Notes for the operator:
- `--max-tokens 2048` is the floor justified by `LENGTH_STATS_COMPARISON.md`. If team-lead wants a different value, just edit that one flag.
- `--batch-size 6` matches the prior killed run; if 2048-token cap creates Metal pressure at 6 sequences, the resilience layer will quarantine the offending wave rather than dying. Then run `--rerun-quarantined --retry-batch-size 2` afterward.
- The killed `harvest_batched_20260425_031033/` partial outputs (1398/2000 done) are preserved per instruction. Decide separately whether to resume that dir vs. start fresh — a fresh run avoids any file-state ambiguity from the SIGKILL.

## Files preserved

`scratch/belief_trajectory_rollout/harvest_batched_20260425_031033/` is untouched (1398 partial decisions). Useful as comparison data — do not delete.

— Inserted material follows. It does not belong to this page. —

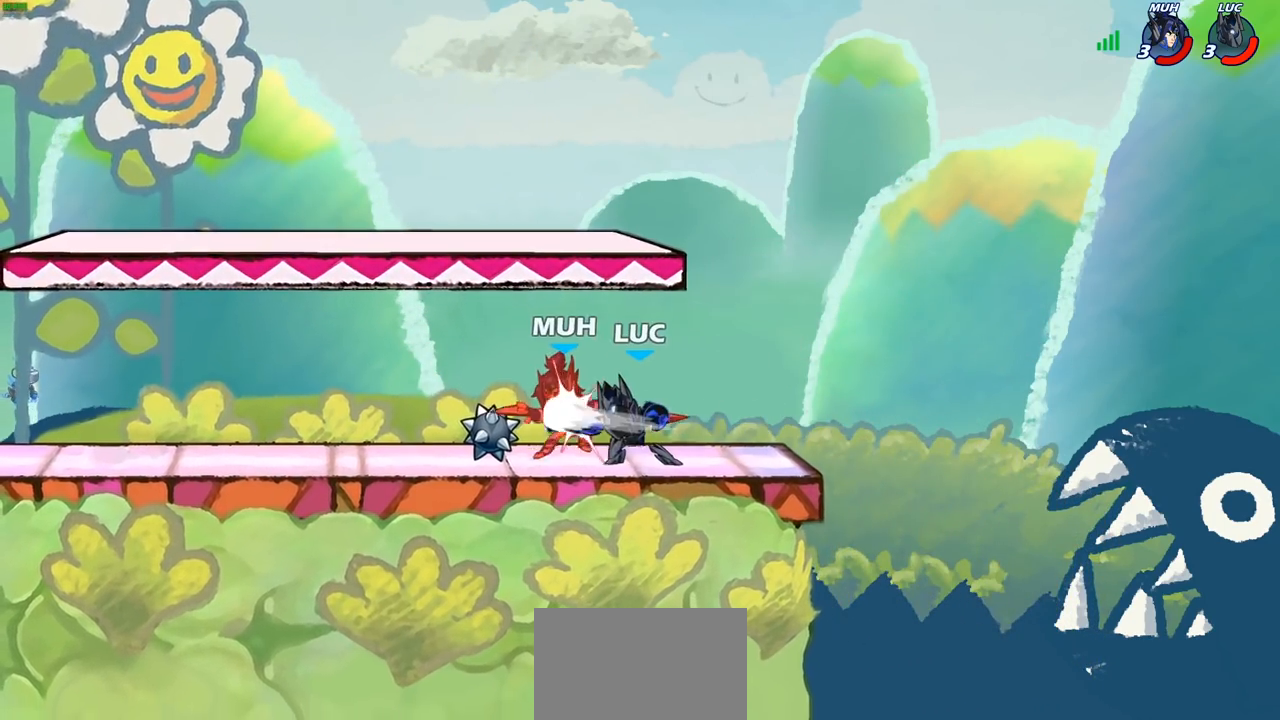
{"buttons": [], "left_stick": "center", "right_stick": "center", "events": [[50, "SQUARE", "down"], [117, "SQUARE", "up"], [200, "SQUARE", "down"], [300, "SQUARE", "up"], [367, "SQUARE", "down"], [450, "SQUARE", "up"]]}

## Sibling-agent crosslinks

- `LENGTH_STATS_COMPARISON.md` — confirms 2048 floor; sequential p99=1770 chars (~600 tokens), max 2639 chars (~900 tokens); 1.2% of batched turns currently sit at the 1024-token cap.
- `PARITY_AUDIT.md` — confirms turn-1 truncations from the 1024 cap account for the `belief_called_turns=[2]` anomaly observed in 64/560 batched decisions; raising the cap should remove this regression class.